Situada por volta de 200 anos antes de Game of Thrones, A Casa do Dragão acompanha o dilema da sucessão real após o rei Viserys Targaryen (Paddy Considine) nomear sua filha Rhaenyra (Milly Alcock) como a próxima rainha de Westeros quando morrer. Entretanto, a esfera política muda para pior quando Viserys decide se casar com a melhor amiga de Rhaenyra, Alicent (Emily Carey), e, com ela, acaba tendo seu primeiro filho homem, Aegon. Esse evento acaba colocando a linha de sucessão em cheque, deixando o reinado de Viserys instável até o fim. 

São inúmeras as forças da primeira temporada de A Casa do Dragão que, apesar de contar com maior valor de produção e muito mais ação, por muito pouco não supera a primeira temporada de Game of Thrones cuja maior potência, além do elenco inesquecível, era o texto afiadíssimo. Entretanto, é uma comparação um tanto quanto injusta, afinal Fogo e Sangue, livro que inspira a série, não conta com uma prosa similar a de As Crônicas de Gelo e Fogo

No caso, a série traz uma nova interpretação dos fatos que levam aos eventos da Dança dos Dragões, a guerra civil Targaryen, se valendo por vezes de algumas alterações no que é dito nos livros – que é explorado por dois narradores nada confiáveis. Porém, mesmo com alterações que, em maioria, são bem-vindas – com exceção de um absurdo narrativo envolvendo Criston Cole nos momentos finais do quinto episódio, a maior força do texto da série está justamente no filler.

Por exemplo, o terceiro episódio é praticamente inteiro uma encheção de linguiça, mas é brilhantemente escrito, conseguindo delinear complexidade a Viserys que começa a notar a besteira que fez ao se casar novamente, prejudicando quem ele mais amava, Rhaenyra, a lembrança viva de sua esposa morta por outro equívoco seu. É justamente quando a série desacelera e explora um pouco mais a interação entre seus personagens que o nível sobe e muito. 

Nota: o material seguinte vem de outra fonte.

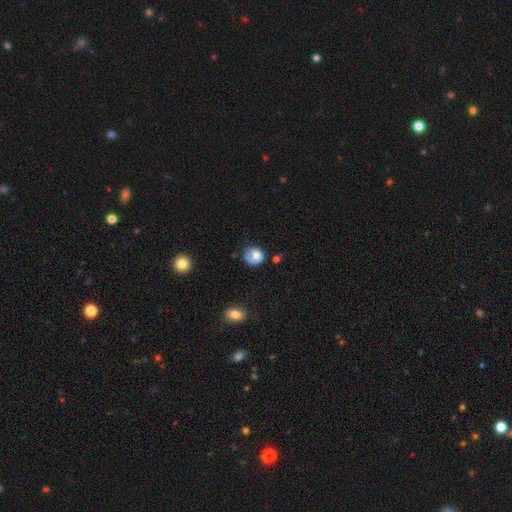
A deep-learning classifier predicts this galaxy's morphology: smooth 70%, featured or disk 22%, star or artifact 8%. Down the decision tree: how rounded — round (72%); merging — none (48%).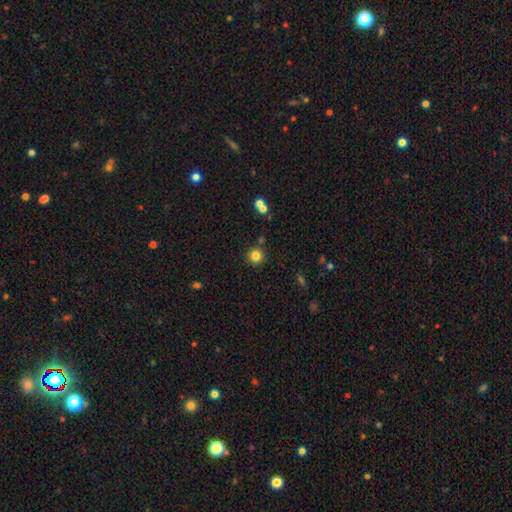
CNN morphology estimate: type=smooth (82%); roundness=round (94%); merging=none (86%).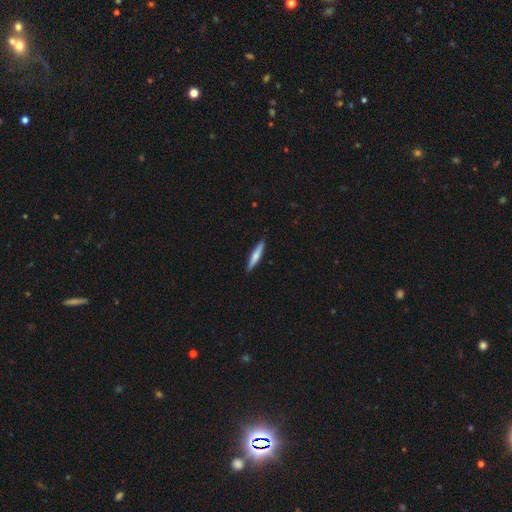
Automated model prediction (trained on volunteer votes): Q: Smooth or featured?
A: smooth (62%); runner-up: featured or disk (33%)
Q: How rounded?
A: cigar-shaped (91%); runner-up: in between (8%)
Q: Merging?
A: none (90%); runner-up: minor disturbance (7%)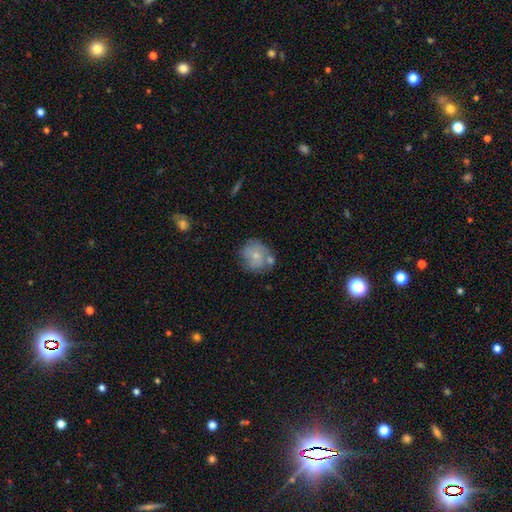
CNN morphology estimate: Smooth or featured? smooth (58%)
How rounded? round (78%)
Merging? none (55%)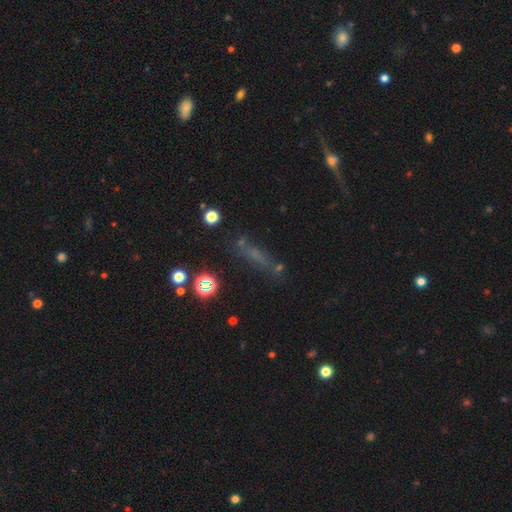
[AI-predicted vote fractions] Smooth or featured? smooth (43%)
Merging? none (62%)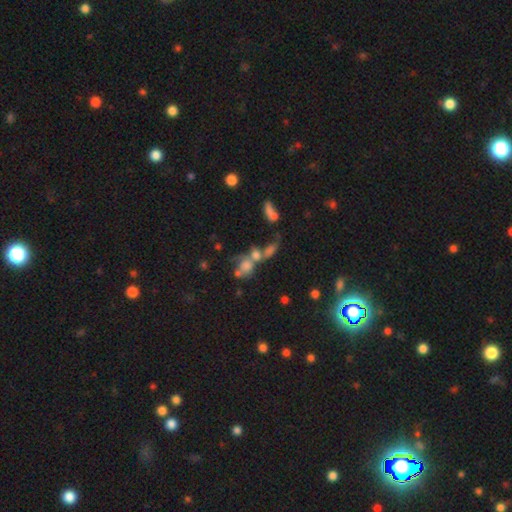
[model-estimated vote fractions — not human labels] Morphology: type=smooth (56%); roundness=in between (57%); merging=merger (61%).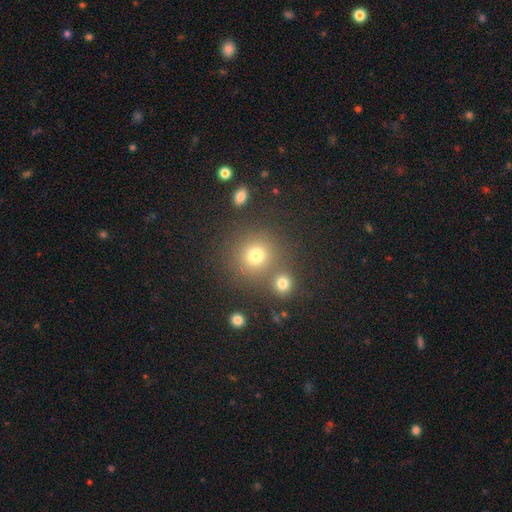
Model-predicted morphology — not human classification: The model was most divided on "merging": none: 72%, merger: 16%, minor disturbance: 8%, major disturbance: 4%. More confident: how rounded — round (89%); smooth or featured — smooth (76%).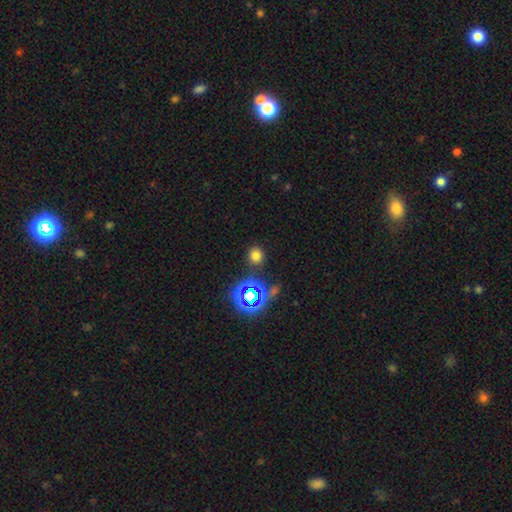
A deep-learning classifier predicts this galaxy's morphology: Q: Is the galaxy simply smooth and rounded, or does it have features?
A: smooth — 68%.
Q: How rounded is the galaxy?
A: round — 88%.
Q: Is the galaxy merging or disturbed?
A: none — 84%.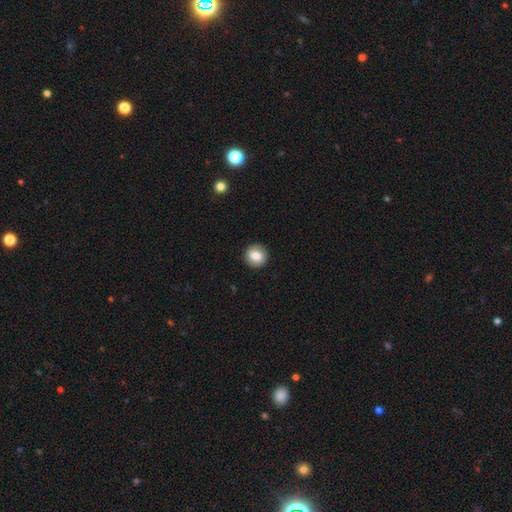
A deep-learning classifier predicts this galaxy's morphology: Smooth or featured?
  - smooth: 78% *
  - featured or disk: 13%
  - star or artifact: 8%
How rounded?
  - round: 90% *
  - in between: 9%
  - cigar-shaped: 1%
Merging?
  - none: 90% *
  - minor disturbance: 7%
  - major disturbance: 2%
  - merger: 1%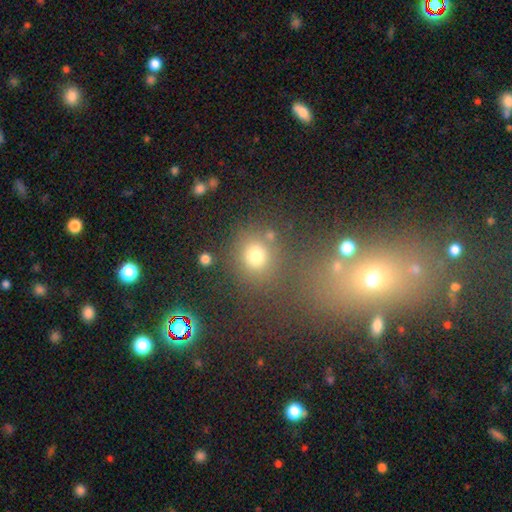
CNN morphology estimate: type=smooth (72%); roundness=round (84%); merging=none (71%).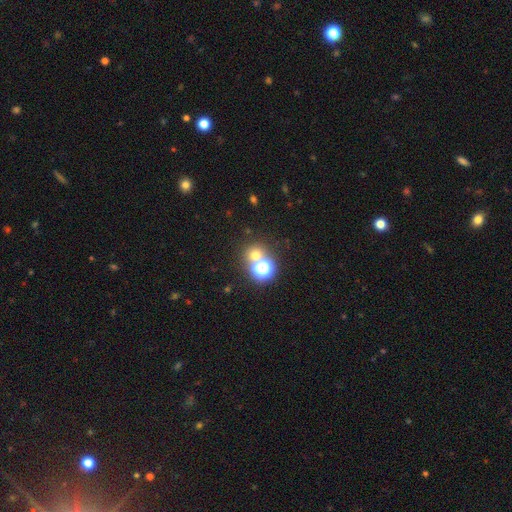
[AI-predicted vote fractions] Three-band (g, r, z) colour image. It shows a smooth galaxy with no disk features (60%) that is round (87%). Merging: none (66%).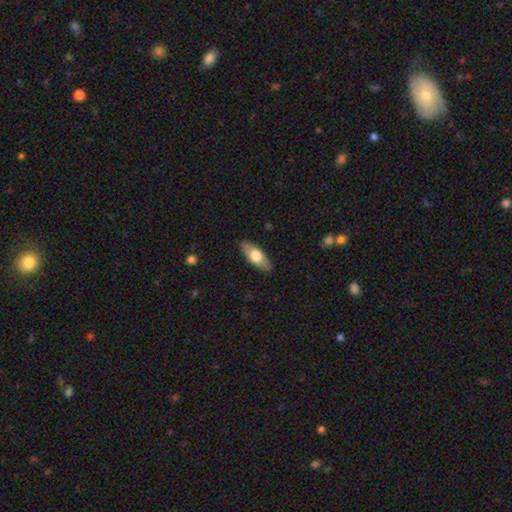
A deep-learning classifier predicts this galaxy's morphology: smooth 65%, featured or disk 30%, star or artifact 5%. Down the decision tree: how rounded — in between (80%); merging — none (86%).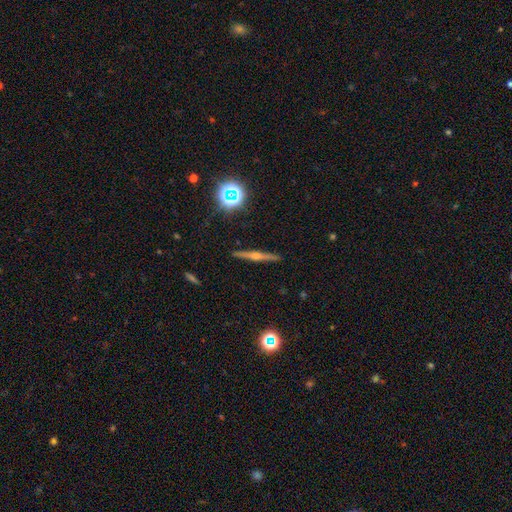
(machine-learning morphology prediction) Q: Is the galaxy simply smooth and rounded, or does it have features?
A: featured or disk — 67%.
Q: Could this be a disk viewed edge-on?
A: yes — 97%.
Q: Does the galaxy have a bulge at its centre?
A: rounded — 82%.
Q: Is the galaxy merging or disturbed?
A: none — 92%.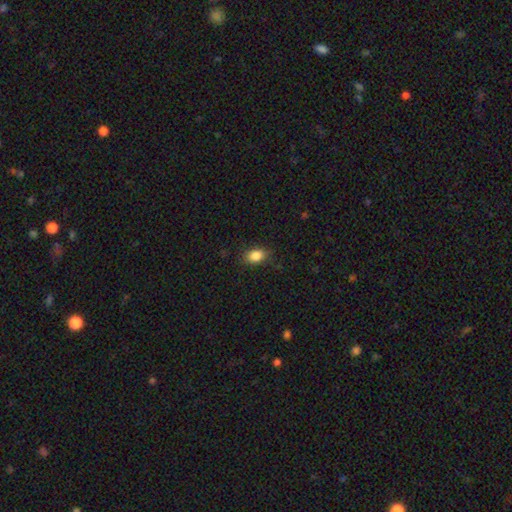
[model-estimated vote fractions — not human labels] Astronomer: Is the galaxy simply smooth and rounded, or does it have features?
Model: smooth — 86%.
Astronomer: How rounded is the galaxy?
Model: in between — 81%.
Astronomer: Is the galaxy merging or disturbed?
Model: none — 83%.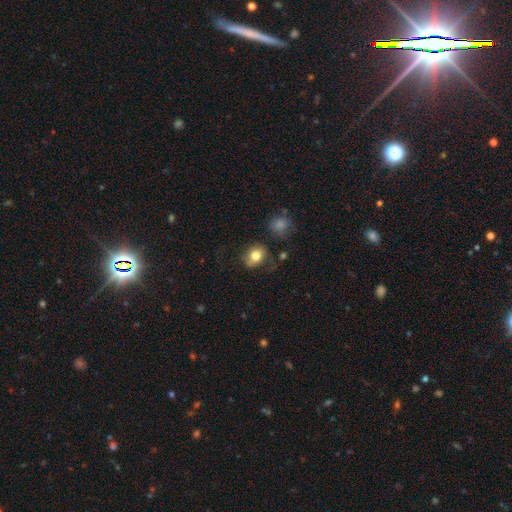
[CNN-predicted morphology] smooth_or_featured: smooth (p=0.79) [alt: featured or disk p=0.12]
how_rounded: in between (p=0.54) [alt: round p=0.45]
merging: none (p=0.63) [alt: minor disturbance p=0.24]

Em geral, o ritmo da temporada é bastante acelerado. Em parte, enquanto isso é benéfico, pois em uma só temporada todo o jogo já é montado para a Dança acontecer, também prejudica, principalmente na segunda parte da série que sofre com mais trocas de elenco em questão de pouquíssimos episódios. Com esse vai e vem de rostos novos, é fácil se perder nos personagens (que são muitos) como também prejudica o espectador a criar um forte vínculo com cada um. 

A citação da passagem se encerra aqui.